Operating System

Handling Media Files in MatLab

You might be wondering: does anyone love anything as much as I love MatLab?  I get it, another MatLab article… Well, this one is pretty cool.  Handling media files in MatLab is, not only extremely useful, but is also rewarding.  To the programming enthusiast, it can be hard to learn about data structures and search algorithms and have only the facilities to apply this knowledge to text documents and large arrays of numbers.  Learning about how to handle media files allows to you see how computation effects pictures, and hear how it effects music.  Paired with some of the knowledge for my last two articles, one can begin to see how a variety of media-processing tools can be created using MatLab.



Audio is, perhaps, the simplest place to start.  MathWorks provides two built-in functions for handling audio: audioread() & audiowrite().  As the names may suggest, audioread can read-in an audio file from your machine and turn it into a matrix; audiowrite can take a matrix and write it to your computer as a new audio file.  Both functions can tolerate most conventional audio file formats (WAV, FLAC, M4A, etc…); however, there is an asymmetry between the two function in that, while audioread can read-in MP3 files, audiowrite cannot write MP3 files.   Still, there are a number of good, free MP3 encoders out there that can turn your WAV or FLAC file into an MP3 after you’ve created it.

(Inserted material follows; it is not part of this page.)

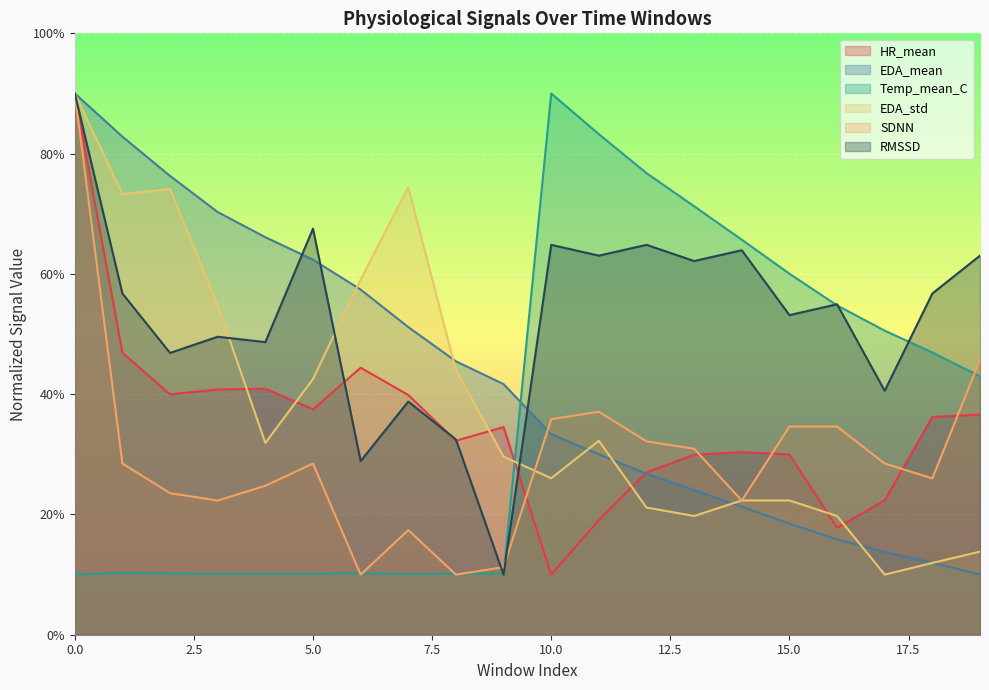

What is the difference between the highest and lowest values at 5.0?

57.4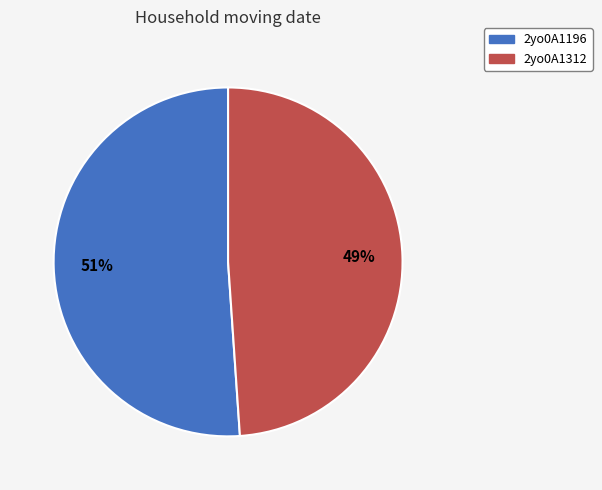

Approximately how many times larger is the value at 2yo0A1312 compared to 2yo0A1196?

1.0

So let’s get into some details… audioread has only one input argument (actually, it can be used with more than one, but for our purposed, you only have to use one), the filename.  Please note, filename here means the directory too (:C\TheDirectory\TheFile.wav).  If you want to select the file off your computer, you could use uigetfile for this.

The audioread function has two output arguments: the matrix of samples from the audio file & the sample rate.  I would encourage the reader to save both since the sample rate will prove to be important in basically every useful process you could perform on the audio.  Sample values in the audio matrix are represented by doubles and are normalized (the maximum value is 1).

Once you have the audio file read-in to MatLab, you can do a whole host of things to it.  MatLab has in-built filtering and other digital signal processing tools that you can use to modify the audio.  You can also make plots of the audio magnitude as well as it’s frequency contents using the fft() function.  The plot shown below is of the frequency content of All Star by Smashmouth.Once you’re finished processing the audio, you can write it back to a file on your computer.  This is done using the audiowrite() function.  The input arguments to audiowrite are the filename, audio matrix in Matlab, and sample rate.  Once again, the filename should also include the directory you want to save in.  This time, the filename should also include the file extension (.wav, .ogg, .flac, .m4a, .mp4).  With only this information, MatLab will produce a usable audio file that can then be played through any of your standard media players.

The audiowrite function also allows for some more parameters to be specified when creating your audiofile.  Name-argument pairs can be sent as arguments to the function (after the filename, matrix, and sample-rate) and can be used to set a number of different parameters.  For example, ‘BitsPerSample’ allows you to specify the bit-depth of the output file (the default is 16 bits, the standard for audio CDs).  ‘BitRate’ allows you to specify the amount of compression if you’re creating an .m4a or .mp4 file.  You can also use these arguments to put in song titles and artist names for use with software like iTunes.



Yes, MatLab can also do pictures.  There are two functions associated with handling images: imread() and imwrite().  I think you can surmise from the names of these two function which one reads-in images and which one writes them out.  With images, samples exist in space rather than in time so there is no sample-rate to worry about.  Images still do have a bit-depth and, in my own experience, it tends to differ a lot more from image-to-image than it does for audio files.

When you import an image into MatLab, the image is represented by a three-dimensional matrix.  For each color channel (red, green, and blue), there is a two-dimensional matrix with the same vertical and horizontal resolution as your photo.  When you display the image, the three channels are summed together to produce a full-color image.

By the way, if you want to display an image in MatLab, use the image() function.

MathWorks provides a good deal of image-processing features built-into MatLab so if you are interested in doing some crazy stuff to your pictures, you’re covered!